旧 其の参 茶壺のお話し

1999年、爺が中国宣興に行った時の話してさしあげよう。
爺は茶壺も好きなんじゃが人物像も好きなんじゃよ。以前、上海の宣興展で愚者という題の置物に出会った瞬間、何か感動しちゃってな、存在感がすごいんじゃよ存在感がな。羅小平っていう作家なんじゃ。

しばらく忘れていたんじゃが、再び上海を訪れたときに知り合いがどこか行きたい所があるかと聞くもんで宣興に行って羅小平に会いたいと言ったところ明日行こうということになったんだわ。朝9時ごろかな、あんまり豊かな友人でないいんでバスで行ったんじゃが、こりゃ凄いぞ。上海の街の中は静かだったんじゃが(上海市内はクラクション禁止なんじゃ)、街を出た途端終点までクラクション鳴らしっぱなし。これが悪名高き高速バスだったんじゃの。

バスの中でビデオ流してんだけど聞こえやせん。何しろ日本じゃ考えられんほど飛ばすんじゃ。ぶっ飛ばすんじゃよ。バスが乗用車追い越す追い越す。爺たちは間違って一番前に座ってしもうたから生きた心地がせんのや。約3時間程かな疲れきって宣興に着いたんじゃよ。

ところが、中国人はやはりすごいな。爺はてっきりもう羅小平先生と連絡を取って、当然住所くらい調べておると思っておったんじゃが全然違うんじゃ。バスの停車場でタクシーつかまえて、羅小平先生のことを説明してそこに連れて行けと言っとるんじゃよ。

いわゆるアポ無し前情報無しじゃよ。宣興は人口100万あまりの結構でかい街じゃ、でも驚いたことにタクシーは走り出すんじゃな、ちゃんと。そうだ思い出したわ、中国人は絶対に判らんとは言わないんじゃったな。

宣興の陶器研究所に先ず行き聞き、そこから何軒か聞きながら小1時間で先生のご自宅兼竈に確かに着いてしまったんじゃ。そして偶然にも先生はちゃんとご在宅だったんじゃ。何とかはなるもんじゃな。

突然の訪問にも先生の作品に感銘して王者という作品を買わせてもらったことや、一度お会いしたくてはるばる日本から来たんじゃと話したところ、えろお喜んでくれてな昼飯までご馳走になったんじゃよ。
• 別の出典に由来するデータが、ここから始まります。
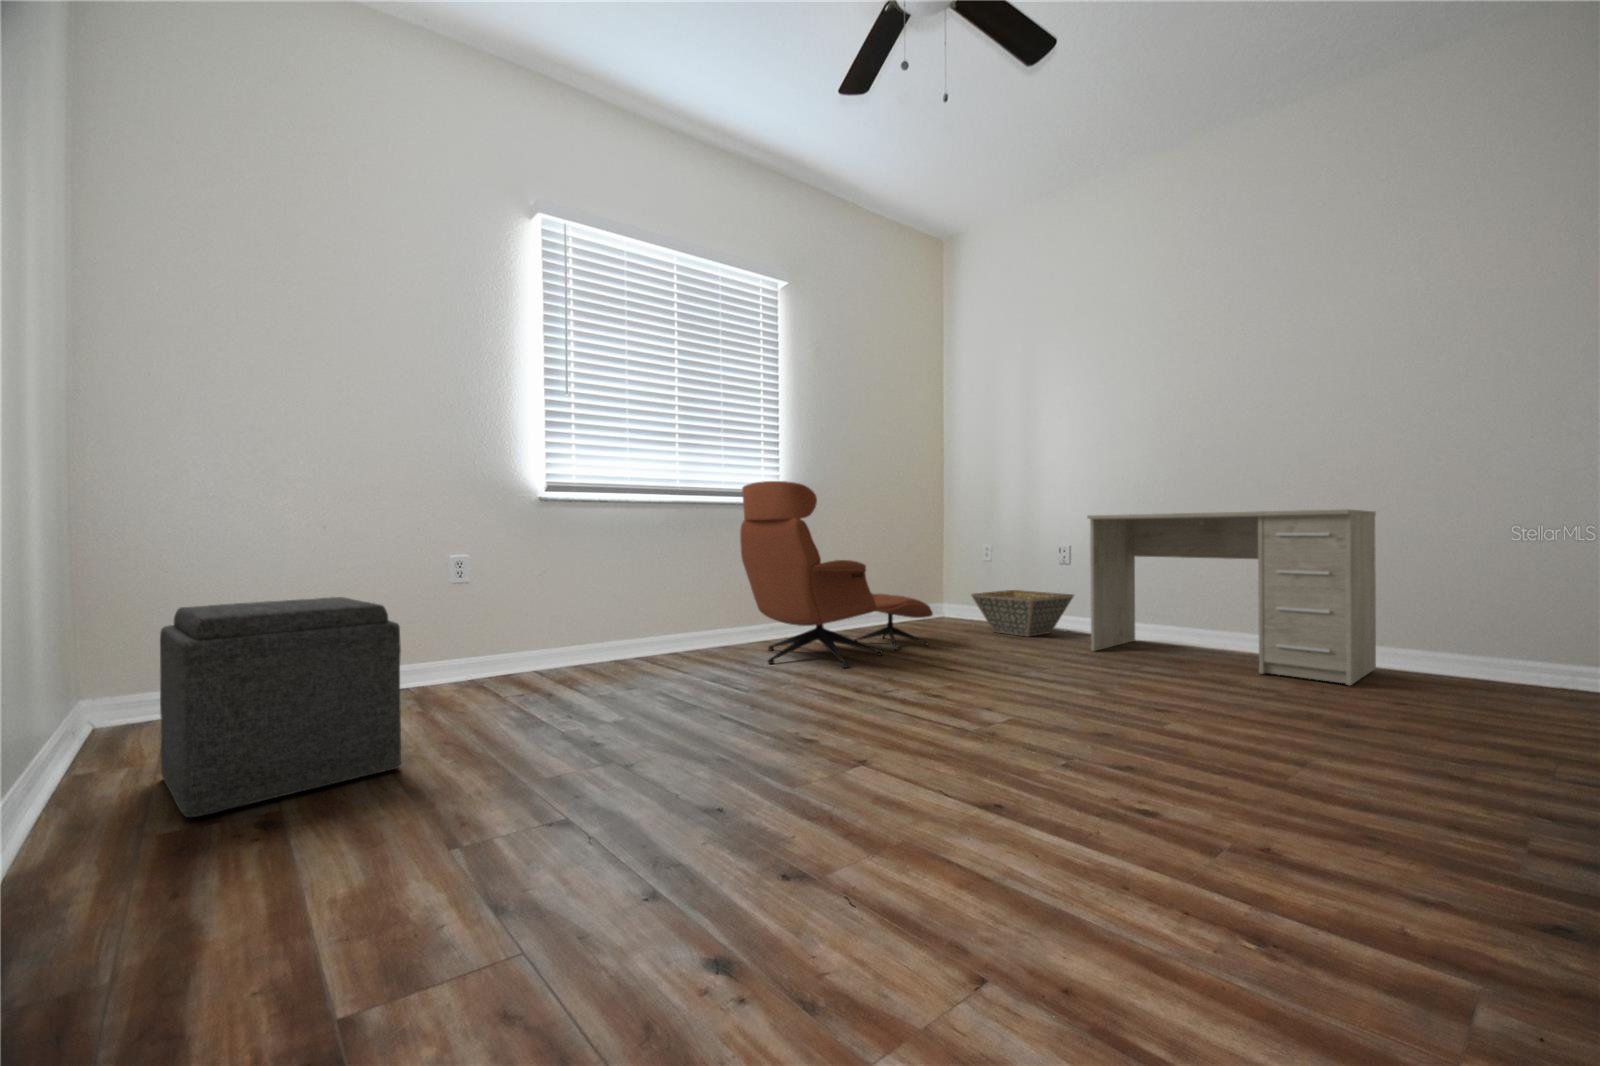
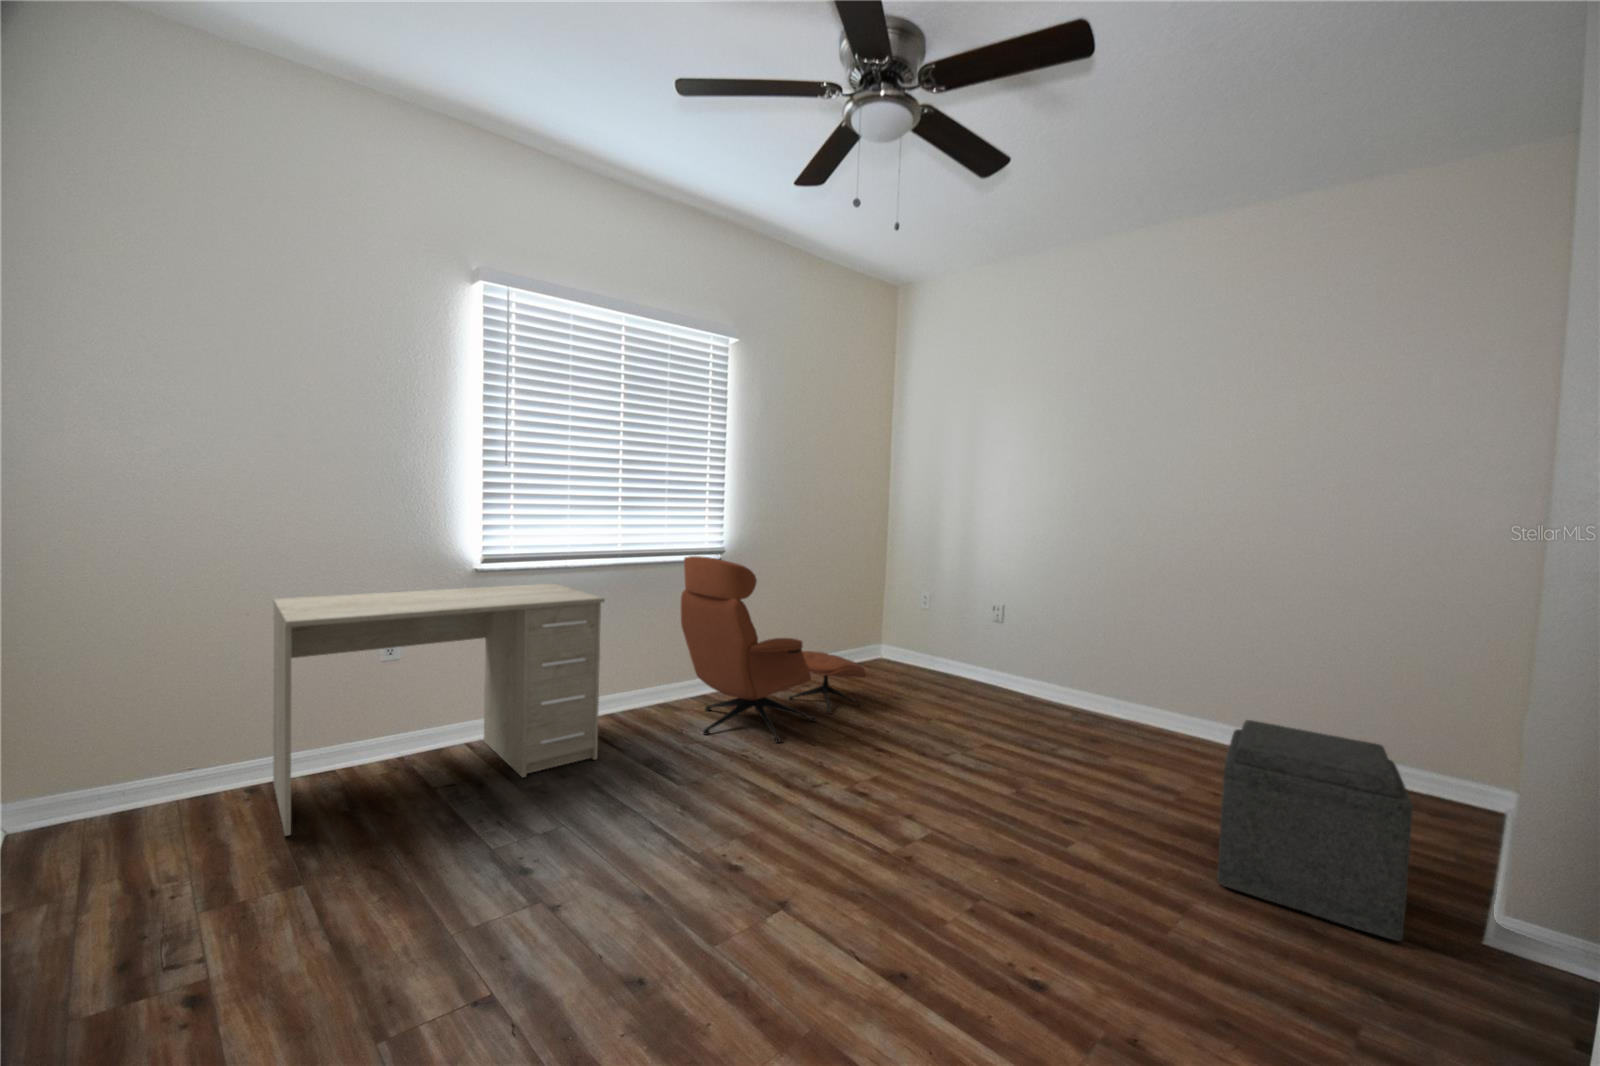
desk: present [1087,509,1376,686] -> present [273,584,605,836]
basket: present [971,590,1074,637] -> none [905,640,1002,693]
ottoman: present [160,597,401,817] -> present [1217,720,1413,941]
また、嫁さんが可愛くてな。全く芸術家は隅には置けんな。

ところでそこで出会ったのが茶館に置いてある大急須なんじゃよ。作業場の隅に置いてあった大急須だったんじゃが、存在感あるじゃろ。これはいつか茶館の顔になるなと爺は閃いてな、売りもんかいと、思わず尋ねたんじゃな。

そしたら半年後にニューヨークで作品展をするので、これは売れん。折角来てもらったのに、今ここには売り物は無いと言われてな、ガッカリじゃよ。

日本人が考えているよりも今、中国の芸術家はかなり豊かなんじゃな。特に宣興物は中国全土の茶芸人気と金持ち階級の投資品として、第一級作家の物はとんでもない価格がついとるんじゃよ。現存する作家物で、急須一個が何十万っていうのがざらにあるんじゃぞ。

中国に行けば安く買えるっちゅうのは安物でな、本当に良いもんは日本より高いんじゃな。中国人の金持ちはな半端じゃねえぞ。名前のある作家もんは買いあさるんじゃよ。日本のバブルの時と同じじゃな。困ったもんじゃ。

まあ、そんなんで諦めて宣興の他の先生の工場を何軒か巡って宣興を後にしたんじゃ。帰りは流石に高速バスは勘弁してもらっての、タクシーでムシャクまで行って、そこから汽車で上海まで帰ってきたんじゃが、これも参ったぞ。汽車の中が冷蔵庫なんじゃ。クーラーガンガンじゃよ。中国は何でも過激なんじゃな、全く。

ところが日本に帰ってしばらくしてな、そろそろ宣興のことも忘れかけた頃羅小平先生からメールがいきなり入ってきたんじゃ。何かと思ったら、先生はこれから自分のホームページを作るのでソニーの最新のバイオが欲しい、でも中国では最新の物が手に入りずらい、そこで爺が日本から来たことを思い出して作品とバイオを取っ替えないかと言ってきたんじゃよ。

爺はチャンスと思ってな、いかにも知らん振りで判ったと、でもサービスで小さい急須2・3個付けてくれるとありがたいと言ったところ、敵もさるものじゃ、自分の急須は最低でも一個1000米ドルはするが一個だけ付けようということになり商談が成立したんじゃよ。

日本にソニーがあって良かった良かったじゃな。爺の物々交換で手に入れた思い出の大急須のお話でした。